「闘莉王TV」でJ歴代最強ブラジル人イレブンを選出、2トップの一角にミューレル選出

 1991年の設立以降、Jリーグの歴史を彩ってきたのはブラジル出身のスーパースター。元日本代表DF田中マルクス闘莉王氏は、ホームシックでわずか3カ月で帰国してしまった超短命ストライカーの凄さを振り返っている。

 ブラジル出身の闘将は自身のYouTube「闘莉王TV」でJリーグ歴代最強ブラジル人イレブンを選出。幼少時からテレビで見ていたという憧れのレジェンドが並ぶ中、2トップの一角に意外なセレソンを挙げた。

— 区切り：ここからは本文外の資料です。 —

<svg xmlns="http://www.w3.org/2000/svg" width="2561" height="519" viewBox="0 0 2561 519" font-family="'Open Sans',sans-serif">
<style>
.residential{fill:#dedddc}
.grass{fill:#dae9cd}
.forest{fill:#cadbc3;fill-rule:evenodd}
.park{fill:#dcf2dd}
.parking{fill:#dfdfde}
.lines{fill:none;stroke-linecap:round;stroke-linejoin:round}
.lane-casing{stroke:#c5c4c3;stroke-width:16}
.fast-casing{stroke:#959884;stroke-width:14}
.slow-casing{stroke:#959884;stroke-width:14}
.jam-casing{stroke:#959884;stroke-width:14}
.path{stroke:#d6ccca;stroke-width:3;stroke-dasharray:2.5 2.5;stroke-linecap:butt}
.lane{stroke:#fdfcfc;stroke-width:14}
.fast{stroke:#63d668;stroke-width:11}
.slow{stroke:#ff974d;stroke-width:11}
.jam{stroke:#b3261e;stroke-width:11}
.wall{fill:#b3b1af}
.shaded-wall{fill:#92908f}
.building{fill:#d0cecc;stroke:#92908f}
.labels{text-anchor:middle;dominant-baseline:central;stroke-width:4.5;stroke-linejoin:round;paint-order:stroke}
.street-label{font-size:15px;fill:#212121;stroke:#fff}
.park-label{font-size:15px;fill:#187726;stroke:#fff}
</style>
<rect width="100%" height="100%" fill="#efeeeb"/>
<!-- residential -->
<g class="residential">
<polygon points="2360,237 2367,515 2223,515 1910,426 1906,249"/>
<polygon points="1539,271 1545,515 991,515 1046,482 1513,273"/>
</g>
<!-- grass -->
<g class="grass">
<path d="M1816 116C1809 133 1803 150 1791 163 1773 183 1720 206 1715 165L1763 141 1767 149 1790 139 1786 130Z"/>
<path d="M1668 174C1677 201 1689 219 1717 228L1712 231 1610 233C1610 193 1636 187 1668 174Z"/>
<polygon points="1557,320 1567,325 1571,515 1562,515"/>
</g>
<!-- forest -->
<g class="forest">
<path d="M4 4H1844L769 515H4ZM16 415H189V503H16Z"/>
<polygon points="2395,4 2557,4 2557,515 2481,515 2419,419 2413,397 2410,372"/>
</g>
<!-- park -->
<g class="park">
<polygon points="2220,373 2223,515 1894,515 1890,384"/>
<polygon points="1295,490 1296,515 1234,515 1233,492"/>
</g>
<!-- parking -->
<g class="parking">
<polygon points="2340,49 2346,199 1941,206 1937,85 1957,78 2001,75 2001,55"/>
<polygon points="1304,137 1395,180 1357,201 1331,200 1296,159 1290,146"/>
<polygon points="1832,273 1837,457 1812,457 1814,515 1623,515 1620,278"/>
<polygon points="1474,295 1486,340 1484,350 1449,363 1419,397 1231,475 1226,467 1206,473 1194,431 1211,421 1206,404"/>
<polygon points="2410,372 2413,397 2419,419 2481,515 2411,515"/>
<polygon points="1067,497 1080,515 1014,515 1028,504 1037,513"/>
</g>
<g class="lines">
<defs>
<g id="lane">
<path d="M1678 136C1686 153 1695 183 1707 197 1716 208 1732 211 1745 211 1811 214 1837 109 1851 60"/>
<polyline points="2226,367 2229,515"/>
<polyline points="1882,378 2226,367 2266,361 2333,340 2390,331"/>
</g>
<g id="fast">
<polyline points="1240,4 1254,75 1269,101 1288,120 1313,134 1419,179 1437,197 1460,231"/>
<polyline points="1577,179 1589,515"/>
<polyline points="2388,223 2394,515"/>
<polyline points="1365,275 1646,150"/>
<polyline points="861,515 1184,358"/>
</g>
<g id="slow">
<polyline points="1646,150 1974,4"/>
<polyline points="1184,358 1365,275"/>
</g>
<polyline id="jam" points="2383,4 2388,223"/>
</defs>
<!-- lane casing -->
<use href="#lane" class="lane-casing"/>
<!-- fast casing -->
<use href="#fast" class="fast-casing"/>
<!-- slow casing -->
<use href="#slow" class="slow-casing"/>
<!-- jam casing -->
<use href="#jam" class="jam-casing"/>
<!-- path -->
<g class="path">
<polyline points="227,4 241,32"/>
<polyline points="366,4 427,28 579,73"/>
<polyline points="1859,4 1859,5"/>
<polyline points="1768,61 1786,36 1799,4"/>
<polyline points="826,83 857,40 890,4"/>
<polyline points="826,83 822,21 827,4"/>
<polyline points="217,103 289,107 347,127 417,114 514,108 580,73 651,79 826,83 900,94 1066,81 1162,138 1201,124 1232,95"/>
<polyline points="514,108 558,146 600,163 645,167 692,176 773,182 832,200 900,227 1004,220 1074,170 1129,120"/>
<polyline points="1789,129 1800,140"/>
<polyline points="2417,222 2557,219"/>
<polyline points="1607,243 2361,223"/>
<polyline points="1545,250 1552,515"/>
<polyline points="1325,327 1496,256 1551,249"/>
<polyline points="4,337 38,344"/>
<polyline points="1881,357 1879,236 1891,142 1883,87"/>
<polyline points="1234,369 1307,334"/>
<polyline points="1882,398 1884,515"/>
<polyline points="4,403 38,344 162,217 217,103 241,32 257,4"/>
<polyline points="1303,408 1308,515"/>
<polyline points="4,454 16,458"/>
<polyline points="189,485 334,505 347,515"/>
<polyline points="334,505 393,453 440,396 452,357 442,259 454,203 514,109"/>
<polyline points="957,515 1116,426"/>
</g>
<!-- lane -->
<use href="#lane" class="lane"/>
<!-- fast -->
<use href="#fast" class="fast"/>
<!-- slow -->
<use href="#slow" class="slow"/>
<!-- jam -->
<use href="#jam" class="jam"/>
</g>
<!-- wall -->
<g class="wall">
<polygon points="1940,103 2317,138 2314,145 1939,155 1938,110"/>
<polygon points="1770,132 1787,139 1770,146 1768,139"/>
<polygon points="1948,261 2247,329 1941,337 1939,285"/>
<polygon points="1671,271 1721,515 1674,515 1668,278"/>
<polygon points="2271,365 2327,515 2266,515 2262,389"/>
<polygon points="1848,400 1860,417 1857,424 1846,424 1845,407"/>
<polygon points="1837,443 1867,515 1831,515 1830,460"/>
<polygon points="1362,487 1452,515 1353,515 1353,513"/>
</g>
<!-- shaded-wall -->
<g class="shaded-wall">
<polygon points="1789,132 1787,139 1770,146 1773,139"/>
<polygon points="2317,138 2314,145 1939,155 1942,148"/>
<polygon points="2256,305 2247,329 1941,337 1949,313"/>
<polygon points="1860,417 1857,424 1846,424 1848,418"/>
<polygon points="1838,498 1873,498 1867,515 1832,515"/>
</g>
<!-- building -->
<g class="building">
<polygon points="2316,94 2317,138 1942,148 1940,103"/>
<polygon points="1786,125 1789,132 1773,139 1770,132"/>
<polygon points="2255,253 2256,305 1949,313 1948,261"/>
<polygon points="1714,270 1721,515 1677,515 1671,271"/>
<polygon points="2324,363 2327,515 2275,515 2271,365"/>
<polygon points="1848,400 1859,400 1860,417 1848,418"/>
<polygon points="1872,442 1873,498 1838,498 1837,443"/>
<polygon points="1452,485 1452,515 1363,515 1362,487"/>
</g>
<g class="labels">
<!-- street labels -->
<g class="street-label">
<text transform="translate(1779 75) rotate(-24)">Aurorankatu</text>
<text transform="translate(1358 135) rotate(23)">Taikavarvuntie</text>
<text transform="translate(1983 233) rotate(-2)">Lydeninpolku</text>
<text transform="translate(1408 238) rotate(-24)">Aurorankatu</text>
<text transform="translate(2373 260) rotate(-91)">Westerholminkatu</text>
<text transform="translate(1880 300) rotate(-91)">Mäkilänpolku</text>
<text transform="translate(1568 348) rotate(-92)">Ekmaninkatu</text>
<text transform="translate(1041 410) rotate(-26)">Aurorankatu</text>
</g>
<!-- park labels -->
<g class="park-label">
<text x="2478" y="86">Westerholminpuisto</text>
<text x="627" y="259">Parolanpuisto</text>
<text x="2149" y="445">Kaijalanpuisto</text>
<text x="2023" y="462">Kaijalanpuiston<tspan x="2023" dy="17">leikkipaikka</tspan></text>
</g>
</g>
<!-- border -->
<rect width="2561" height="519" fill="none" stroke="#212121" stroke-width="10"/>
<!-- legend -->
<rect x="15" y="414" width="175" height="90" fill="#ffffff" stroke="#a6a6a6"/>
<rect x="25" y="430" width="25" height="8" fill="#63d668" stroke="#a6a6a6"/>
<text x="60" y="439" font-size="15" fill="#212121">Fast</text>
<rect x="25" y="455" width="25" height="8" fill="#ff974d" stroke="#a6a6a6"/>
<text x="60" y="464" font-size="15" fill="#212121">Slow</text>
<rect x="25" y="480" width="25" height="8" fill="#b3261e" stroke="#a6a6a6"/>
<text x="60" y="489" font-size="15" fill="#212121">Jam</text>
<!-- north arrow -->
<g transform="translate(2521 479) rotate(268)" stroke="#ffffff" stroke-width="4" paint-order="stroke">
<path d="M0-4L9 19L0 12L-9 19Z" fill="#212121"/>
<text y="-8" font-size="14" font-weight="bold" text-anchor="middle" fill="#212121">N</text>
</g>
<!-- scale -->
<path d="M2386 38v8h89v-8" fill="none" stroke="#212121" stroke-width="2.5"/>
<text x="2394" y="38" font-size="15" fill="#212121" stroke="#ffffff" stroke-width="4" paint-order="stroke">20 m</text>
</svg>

「僕は古い人間なので、ミューレルで行きます。すごく好きだった」

 ミューレルはブラジル代表56試合20得点の実績を持つストライカー。トヨタカップではサンパウロの一員として、1992年に欧州王者バルセロナを、93年に同ACミランを撃破する立役者として世界にその名を轟かせた。

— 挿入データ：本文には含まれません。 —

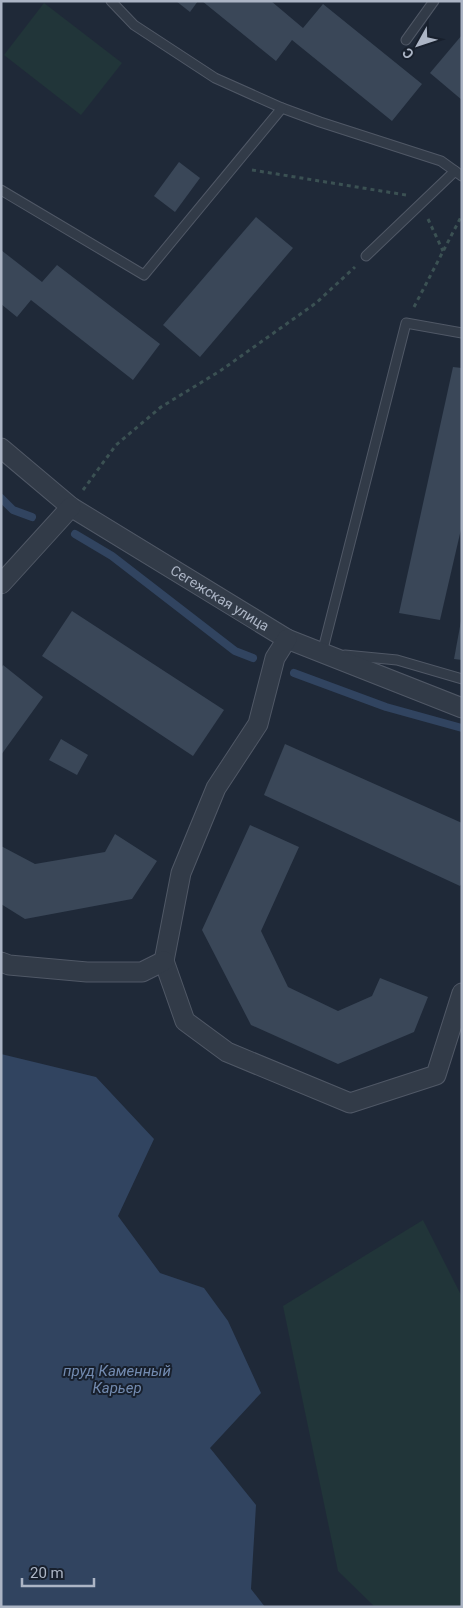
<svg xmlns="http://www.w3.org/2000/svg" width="463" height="1608" viewBox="0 0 463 1608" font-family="Roboto,sans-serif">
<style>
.green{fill:#213539}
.water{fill:#314460}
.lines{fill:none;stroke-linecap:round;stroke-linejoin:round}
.stream{stroke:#314460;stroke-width:8}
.building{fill:#3a4758}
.lane-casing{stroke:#505866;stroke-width:11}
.street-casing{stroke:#505866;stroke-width:21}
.path{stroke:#3b5153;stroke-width:3;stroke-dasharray:4 4;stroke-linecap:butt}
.lane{stroke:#323b48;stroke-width:9}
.street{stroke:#323b48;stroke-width:19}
.labels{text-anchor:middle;stroke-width:4;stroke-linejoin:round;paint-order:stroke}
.street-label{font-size:14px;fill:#acb5c5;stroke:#18202d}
.water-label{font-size:15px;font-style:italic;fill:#738bb0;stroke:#18202d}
</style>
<rect width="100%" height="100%" fill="#1f2938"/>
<!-- green -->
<g class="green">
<path d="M44 3 122 63 81 115 4 55Z"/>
<path d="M423 1220 462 1297V1607H375L338 1571 283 1306Z"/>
</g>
<!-- water -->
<path class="water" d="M1 1054 96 1077 154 1139 118 1216 160 1273 204 1288 228 1321 261 1393 210 1448 256 1505 251 1589 265 1607H1Z"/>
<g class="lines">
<!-- stream -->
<g class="stream">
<path d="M1 498 13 510 32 517"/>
<path d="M75 534 112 556 235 651 253 658"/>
<path d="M294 673 386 707 462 728"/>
</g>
</g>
<!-- building -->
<g class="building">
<path d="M176 1H198L190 12Z"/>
<path d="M202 1H271L303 28 323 4 422 84 392 121 292 40 276 61Z"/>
<path d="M462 35V100L430 73Z"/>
<path d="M179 162 200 178 175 212 154 196Z"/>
<path d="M256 217 293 248 200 357 163 325Z"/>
<path d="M1 250 42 282 57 265 160 344 133 380 31 300 17 317 1 304Z"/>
<path d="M453 367 462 368V525L440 620 399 613Z"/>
<path d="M72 611 224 710 193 756 42 656Z"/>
<path d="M461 621H462V660L454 659Z"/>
<path d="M3 665 43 697 1 755V669Z"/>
<path d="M61 739 88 755 77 775 49 760Z"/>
<path d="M285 744 462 823V883L460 886 264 795Z"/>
<path d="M250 825 299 847 261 931 288 987 338 1011 372 996 380 978 428 997 414 1032 338 1064 251 1025 202 930Z"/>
<path d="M115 834 157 861 132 899 25 919 1 904V846L35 864 105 852Z"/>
</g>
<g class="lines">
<!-- lane casing -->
<g class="lane-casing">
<g id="lane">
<path d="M111 1 134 25 215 78 282 108 320 122 441 161 462 176"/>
<path d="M406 40 434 1"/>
<path d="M1 190 144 275 282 108"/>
<path d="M366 256 455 171"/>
<path d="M325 653H322L406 323 462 333"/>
<path d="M345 655 397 660 462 679"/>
</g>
</g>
<!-- street casing -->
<g class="street-casing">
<g id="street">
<path id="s1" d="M1 448 71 507 287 639 462 708"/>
<path d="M1 584 71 507"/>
<path d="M287 639 275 658 258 724 216 788 181 873 164 961 185 1021 227 1052 350 1103 436 1075 462 993"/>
<path d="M1 962 9 965 87 972H142L164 961"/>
</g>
</g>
<!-- path -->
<g class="path">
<path d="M252 170 406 195"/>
<path d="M428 219 443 251"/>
<path d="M414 307 462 215"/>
<path d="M83 490 116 445 161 407 220 371 316 303 355 267"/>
</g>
<!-- lane -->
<use href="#lane" class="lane"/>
<!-- street -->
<use href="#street" class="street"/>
</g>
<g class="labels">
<!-- street labels -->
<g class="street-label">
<text dy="5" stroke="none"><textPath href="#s1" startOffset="266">Сегежская улица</textPath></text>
</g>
<!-- water labels -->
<g class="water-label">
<text x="117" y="1376">пруд Каменный<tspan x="117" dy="17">Карьер</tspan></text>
</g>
</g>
<!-- border -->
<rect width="463" height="1608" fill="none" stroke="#acb5c5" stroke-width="5"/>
<!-- north arrow -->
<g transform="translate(418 45) rotate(230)" stroke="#18202d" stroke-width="4" paint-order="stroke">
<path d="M0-4L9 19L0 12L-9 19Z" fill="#acb5c5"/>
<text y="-8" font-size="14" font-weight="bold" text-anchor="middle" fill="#acb5c5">С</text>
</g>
<!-- scale -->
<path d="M22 1578v8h72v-8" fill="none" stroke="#acb5c5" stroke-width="2.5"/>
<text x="30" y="1578" font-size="15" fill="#acb5c5" stroke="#18202d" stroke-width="4" paint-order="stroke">20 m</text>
</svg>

 1995年に柏レイソルに鳴り物入りで加入したが、家族のホームシックを理由に、わずか3カ月で退団。リーグ戦11試合5ゴールという成績だった。

 選出の理由はミューレルの異才だった。

「すごく好きだった」と憧れを語った闘将は「他の人にはできない。背負ってから素早く加速できる。反転の速さ。右、左への反転が速い。あのドリブルはわかっていても止められない」

 マーカーを背負った後の高速ターンで局面を打開する自分の形を持っていたミューレル。DFが予想を立てても止められない、本来の実力に闘莉王は脱帽していた。柏退団後、ブラジルやイタリアのクラブを渡り歩いた名手だが、家族の事情がなければ、本来の才能を爆発させていたかも知れない。